Greece committed itself to years of painful sacrifices to secure a massive European Union and IMF financial bailout on Sunday, and Germany's chancellor finally threw her full support behind the rescue.

Euro zone finance ministers met in emergency session to approve an aid package expected to total just under 120 billion euros ($160 billion) over three years, ahead of a May 19 deadline for Athens to make a big debt repayment to its creditors.

In exchange for by far the largest bailout ever assembled for a country, Prime Minister George Papandreou announced further spending cuts and tax increases totaling 30 billion euros over three years on top of tough measures already taken.

It is an unprecedented support package for an unprecedented effort by the Greek people, a somber Papandreou told a televised cabinet meeting.

German Chancellor Angela Merkel called the programme very ambitious and designed for the long term and said she would work to achieve swift parliamentary approval of Berlin's contribution to the rescue loans.

I'm going to work for the Greece programme and its passage, she told reporters in Bonn. Polls show German voters strongly oppose any handouts for Athens.

Greeks have already taken to the streets to demonstrate against the austerity drive and past governments have backed off from reforms to defuse often violent protests. But Papandreou, a Socialist with a strong personal approval rating, has insisted the country must face the bill for years of drift and graft.

These sacrifices will give us breathing space and the time we need to make great changes, he said. I want to tell Greeks very honestly that we have a big trial ahead of us.

The first rescue of a member of the 16-nation euro zone aims to stem a debt crisis that has shaken financial markets worldwide and spread to fellow euro zone weaklings Portugal and Spain. Berlin's hesitancy so far has fueled market panic.

Telling angry Greeks to choose between the painful rescue or economic collapse, the government now aims to bring its towering budget deficit back to the EU limit by 2014, two years later than originally promised.

These measures are tough and unfair, said Stathis Anestis, a spokesman for private sector union GSEE. They lead workers to misery and the country deeper into recession.

Economists were more positive. The aid package will help defuse the primary cause of concern for creditors which is the imminent risk of default, said Lena Komileva, head of G7 market economics at Tullett Prebon. But she noted that there was still a question mark over political approval across Europe.
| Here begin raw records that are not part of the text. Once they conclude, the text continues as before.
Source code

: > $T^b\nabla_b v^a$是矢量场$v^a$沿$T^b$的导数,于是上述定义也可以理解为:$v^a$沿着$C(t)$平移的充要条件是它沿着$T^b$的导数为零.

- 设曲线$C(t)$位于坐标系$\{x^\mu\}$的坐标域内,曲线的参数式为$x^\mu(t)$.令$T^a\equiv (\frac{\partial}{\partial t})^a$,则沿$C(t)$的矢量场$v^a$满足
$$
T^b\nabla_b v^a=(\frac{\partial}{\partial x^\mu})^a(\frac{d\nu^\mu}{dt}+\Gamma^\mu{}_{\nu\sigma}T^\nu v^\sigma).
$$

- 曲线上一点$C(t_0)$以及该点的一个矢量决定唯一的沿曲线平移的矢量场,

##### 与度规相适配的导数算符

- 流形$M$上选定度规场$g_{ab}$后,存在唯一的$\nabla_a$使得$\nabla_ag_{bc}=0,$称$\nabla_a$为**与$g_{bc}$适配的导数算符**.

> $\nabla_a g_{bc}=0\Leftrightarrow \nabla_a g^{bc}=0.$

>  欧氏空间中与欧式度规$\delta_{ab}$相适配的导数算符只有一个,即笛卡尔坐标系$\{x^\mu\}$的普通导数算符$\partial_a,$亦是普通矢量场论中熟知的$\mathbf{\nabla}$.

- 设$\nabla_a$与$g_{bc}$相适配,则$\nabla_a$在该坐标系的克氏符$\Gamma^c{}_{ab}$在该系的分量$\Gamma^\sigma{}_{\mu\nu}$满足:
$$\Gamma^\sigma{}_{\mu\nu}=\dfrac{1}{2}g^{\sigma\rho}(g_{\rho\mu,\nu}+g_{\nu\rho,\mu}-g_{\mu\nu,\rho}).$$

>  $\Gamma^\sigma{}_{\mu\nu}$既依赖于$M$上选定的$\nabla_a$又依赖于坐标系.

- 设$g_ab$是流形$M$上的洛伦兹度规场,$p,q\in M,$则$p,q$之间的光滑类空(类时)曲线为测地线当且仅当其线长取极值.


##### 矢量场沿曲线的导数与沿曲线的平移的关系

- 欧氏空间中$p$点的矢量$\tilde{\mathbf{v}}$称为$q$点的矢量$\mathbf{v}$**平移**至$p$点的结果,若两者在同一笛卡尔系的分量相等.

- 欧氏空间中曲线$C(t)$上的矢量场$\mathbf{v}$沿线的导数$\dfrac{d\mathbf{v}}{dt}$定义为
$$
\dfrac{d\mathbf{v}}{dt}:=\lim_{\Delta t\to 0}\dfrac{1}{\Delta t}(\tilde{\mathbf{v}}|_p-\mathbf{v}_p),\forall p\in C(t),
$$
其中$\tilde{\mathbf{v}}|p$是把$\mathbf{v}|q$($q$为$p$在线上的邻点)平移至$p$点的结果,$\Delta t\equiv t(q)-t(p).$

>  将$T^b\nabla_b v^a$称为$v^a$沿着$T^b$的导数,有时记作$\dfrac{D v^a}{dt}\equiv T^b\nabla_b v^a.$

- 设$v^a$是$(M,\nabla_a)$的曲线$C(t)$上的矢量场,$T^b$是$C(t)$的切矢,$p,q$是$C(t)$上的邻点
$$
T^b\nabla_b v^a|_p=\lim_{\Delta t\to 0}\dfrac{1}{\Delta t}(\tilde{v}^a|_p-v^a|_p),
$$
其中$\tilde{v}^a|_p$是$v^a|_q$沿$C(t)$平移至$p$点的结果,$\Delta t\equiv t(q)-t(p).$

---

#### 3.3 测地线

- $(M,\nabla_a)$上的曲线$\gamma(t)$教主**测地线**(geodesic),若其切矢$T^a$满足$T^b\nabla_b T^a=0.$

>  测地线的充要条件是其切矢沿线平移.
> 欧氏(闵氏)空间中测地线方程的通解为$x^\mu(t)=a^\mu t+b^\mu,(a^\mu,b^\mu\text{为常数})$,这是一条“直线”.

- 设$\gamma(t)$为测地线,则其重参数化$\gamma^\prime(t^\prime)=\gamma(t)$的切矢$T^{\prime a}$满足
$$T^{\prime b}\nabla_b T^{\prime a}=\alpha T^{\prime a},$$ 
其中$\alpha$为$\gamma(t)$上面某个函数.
Underlining the challenge facing Merkel, German politicians warned that any blessing would come with strings attached. Economy Minister Rainer Bruederle said the cabinet would closely examine the agreement on Monday before deciding whether Berlin would contribute to the bailout.

A conservative ally of the chancellor demanded extra conditions, including sending a European Commissioner to oversee spending cuts and accounting. We can't give Greece any blank cheques, said North Rhine-Westphalia state premier Juergen Ruettgers, who faces election defeat next Sunday.

Luxembourg's finance minister said the aid package was likely to be in the range of 120 billion euros but a euro zone source familiar with the figures said it would be slightly less.

This would dwarf the previous record bailout. South Korea -- a country with a population nearly five times that of Greece -- obtained a $58 billion rescue package from donors including the IMF during the Asian financial crisis in 1997.

Euro zone government heads also need to give their blessing, likely at a summit on Friday or Saturday. Parliaments of some member nations must also give their approval.

Diplomats said they expected the emergency funding to be unblocked by the second half of the following week, beginning May 10. Athens has to repay 8.5 billion euros of debt on May 19.


Declaring Greece faced a choice between collapse or salvation, Finance Minister George Papaconstantinou announced a three-year public sector pay freeze, further cuts in civil servants' benefits, higher sales and fuel taxes, an increase in the effective retirement age and reductions in pensions.

Papaconstantinou said the deal would cover a large part of Greek borrowing needs for the next three years. In return Athens promised to slash its budget deficit to the EU limit of three percent of GDP by 2014 from 13.6 percent last year.

A fund backed by the IMF and EU would be set up to help Greek banks.

Papaconstantinou said Greece's public debt would soar to nearly 150 percent of GDP -- a higher peak than forecast earlier -- but start falling from 2014. Athens would return to commercial borrowing when appropriate, he added.

The German government, which is to contribute 8.4 billion euros in the first year, says it will try to push the necessary law through the lower house of its parliament by this Friday.

Economists say that if the rescue fails to calm markets, European countries could end up footing a bill of half a trillion euros ($650 billion) to save several other nations.